Over the years, traditions and holidays evolve. Even religious ones that are organized by people dead set against evolution and everything it stands for – they evolve too. When people are asked what “the true meaning of Christmas” is these days, respondents often focus too hard on trying to remember the details, like whether Scrooge owned the inn that turned Mary away, or the one that let her stay in the stable. Many worry themselves trying to remember which gift each wise man brought, and forget the real message, which is that giving expensive presents to a newborn is guaranteed to spoil him.
Some people lose sight of the bigger picture while watching straight-to-DVD movies, and forget all about treatises.
However, there is an altogether different message associated with December 25th, which predates the Christmas story, and even the film A Christmas Story. Arguably the event is all the more important as it actually happened on December 25th, unlike subsequent events which are wrongly and inexplicably commemorated on that day.
To Frodologists, December 25th is Fellowship Day. It commemorates that day when Frodo and his eight companions set off from Rivendell to destroy the Ring and deliver Middle Earth from evil. There are, I think, four lessons which can be drawn from the bold step taken on December 25th.
First, the mission to Mordor is symbolic of casting off the yoke of our material possessions.
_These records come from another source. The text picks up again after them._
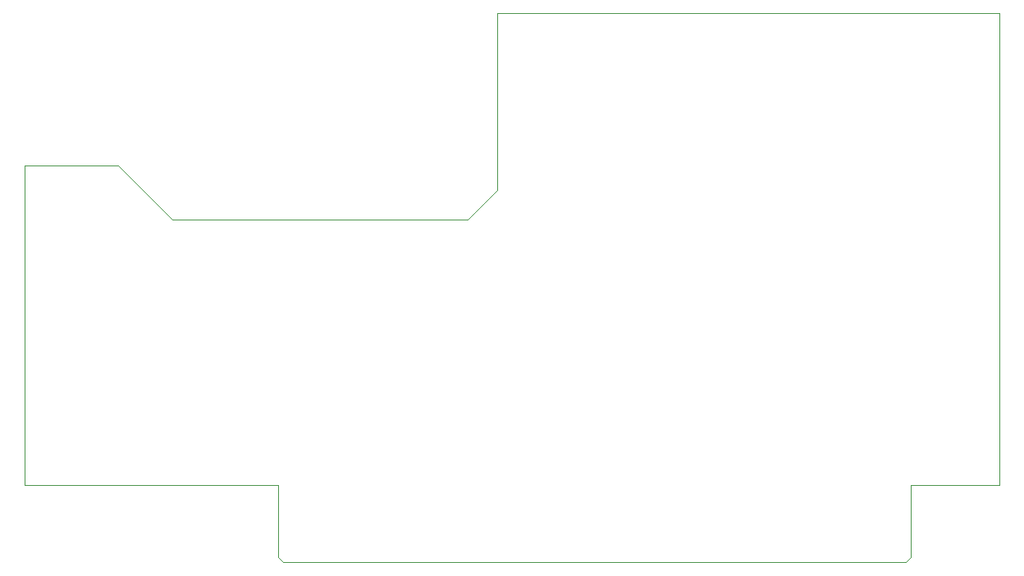
<source format=gm1>
%TF.GenerationSoftware,KiCad,Pcbnew,(5.1.10)-1*%
%TF.CreationDate,2022-11-27T19:39:58-05:00*%
%TF.ProjectId,AppleII-Pico,4170706c-6549-4492-9d50-69636f2e6b69,rev?*%
%TF.SameCoordinates,Original*%
%TF.FileFunction,Profile,NP*%
%FSLAX46Y46*%
G04 Gerber Fmt 4.6, Leading zero omitted, Abs format (unit mm)*
G04 Created by KiCad (PCBNEW (5.1.10)-1) date 2022-11-27 19:39:58*
%MOMM*%
%LPD*%
G01*
G04 APERTURE LIST*
%TA.AperFunction,Profile*%
%ADD10C,0.050000*%
%TD*%
G04 APERTURE END LIST*
D10*
X132064000Y-96096000D02*
X132064000Y-77808000D01*
X129016000Y-99144000D02*
X132064000Y-96096000D01*
X98536000Y-99144000D02*
X129016000Y-99144000D01*
X92948000Y-93556000D02*
X98536000Y-99144000D01*
X83296000Y-93556000D02*
X92948000Y-93556000D01*
X174241000Y-134492000D02*
X174749000Y-133984000D01*
X109979000Y-134492000D02*
X109471000Y-133984000D01*
X109979000Y-134492000D02*
X174241000Y-134492000D01*
X109471000Y-126576000D02*
X109471000Y-133984000D01*
X83296000Y-126576000D02*
X109471000Y-126576000D01*
X83296000Y-93556000D02*
X83296000Y-126576000D01*
X183880000Y-77808000D02*
X132064000Y-77808000D01*
X183880000Y-126576000D02*
X183880000Y-77808000D01*
X174749000Y-126576000D02*
X183880000Y-126576000D01*
X174749000Y-133984000D02*
X174749000Y-126576000D01*
M02*

</source>
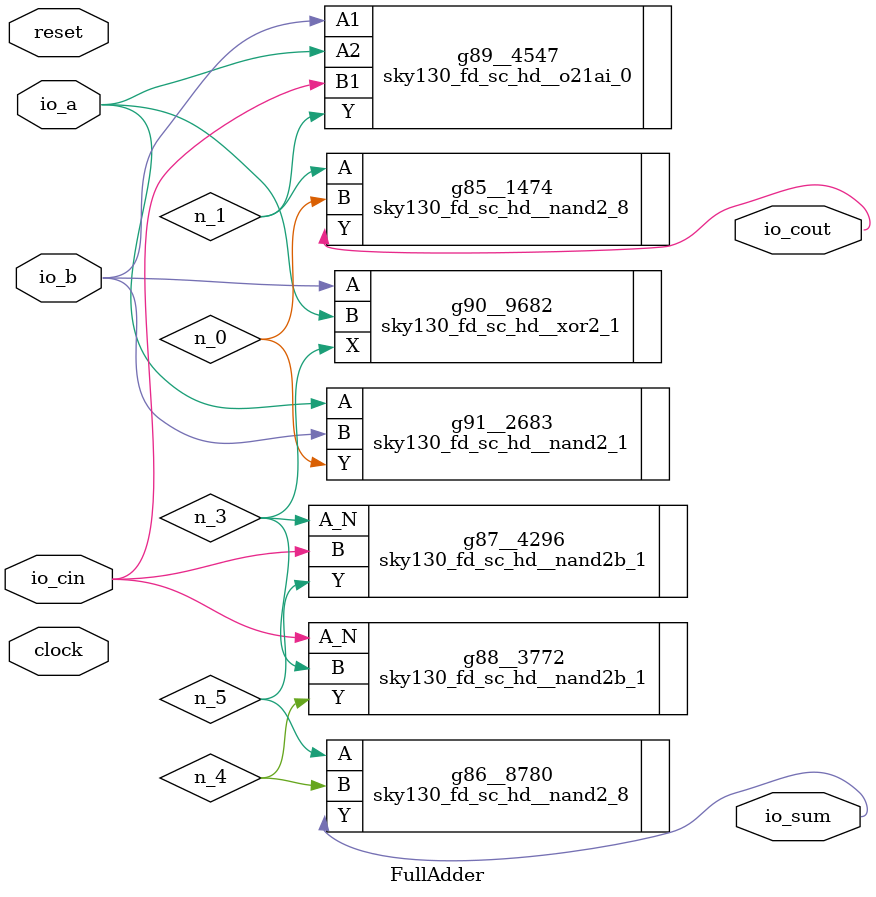
<source format=v>


// Verification Directory fv/FullAdder 

module FullAdder(clock, reset, io_a, io_b, io_cin, io_sum, io_cout);
  input clock, reset, io_a, io_b, io_cin;
  output io_sum, io_cout;
  wire clock, reset, io_a, io_b, io_cin;
  wire io_sum, io_cout;
  wire n_0, n_1, n_3, n_4, n_5;
  sky130_fd_sc_hd__nand2_8 g86__8780(.A (n_5), .B (n_4), .Y (io_sum));
  sky130_fd_sc_hd__nand2b_1 g87__4296(.A_N (n_3), .B (io_cin), .Y
       (n_5));
  sky130_fd_sc_hd__nand2b_1 g88__3772(.A_N (io_cin), .B (n_3), .Y
       (n_4));
  sky130_fd_sc_hd__nand2_8 g85__1474(.A (n_1), .B (n_0), .Y (io_cout));
  sky130_fd_sc_hd__o21ai_0 g89__4547(.A1 (io_b), .A2 (io_a), .B1
       (io_cin), .Y (n_1));
  sky130_fd_sc_hd__xor2_1 g90__9682(.A (io_b), .B (io_a), .X (n_3));
  sky130_fd_sc_hd__nand2_1 g91__2683(.A (io_a), .B (io_b), .Y (n_0));
endmodule


</source>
The ring which Frodo takes is a piece of jewelry highly evocative of Western materialism, and he swears on all that’s holy (himself) that he will cast it into the fires of the predictably named Mount Doom. As Robert Frost belatedly observed several millennia later, “nothing gold can stay”. Unless it wasn’t infused with preternatural evil at the time it was cast from hellfire and the ethereal souls of unbaptized children. Then it can stay.
The second message that Frodologists take from Fellowship Day is that on any arduous quest or journey, at the halfway point a tall elvish woman will give you queer gifts you likely have no use for. This is a device which literature calls deus ex machina, and it demonstrates the extreme and incredible good fortune which one should always expect and count on.
Third, Fellowship Day teaches us important lessons about cooperation in the face of faceless evil. Namely, it teaches us to judge others based on rumors and hearsay, and to accuse entire cultures of being paragons of evil, particularly if they lay far to the east. It teaches us to ignore the root causes of strife, and to expend countless lives sorting out a disagreement when a little dialogue may have been just as effective.
Finally, Fellowship Day teaches us about friendship. In particular we learn the lesson that, despite brave assurances of support from friends and strangers alike, no one will actually offer to do the hardest part for us, no matter how much more suited they are for the task. Ultimately, putting a miniature flag on your dashboard or uploading a series of JPEGs to the sidebar of your blog is much easier.
With so much to teach the rest of the world, however, we Frodologists must remember never to detract from other messages symbolized by the 25th of December. In particular, if you are heavily pregnant and desperately implore people for a room all the while maintaining your chastity and virginity, no one is going to let you in.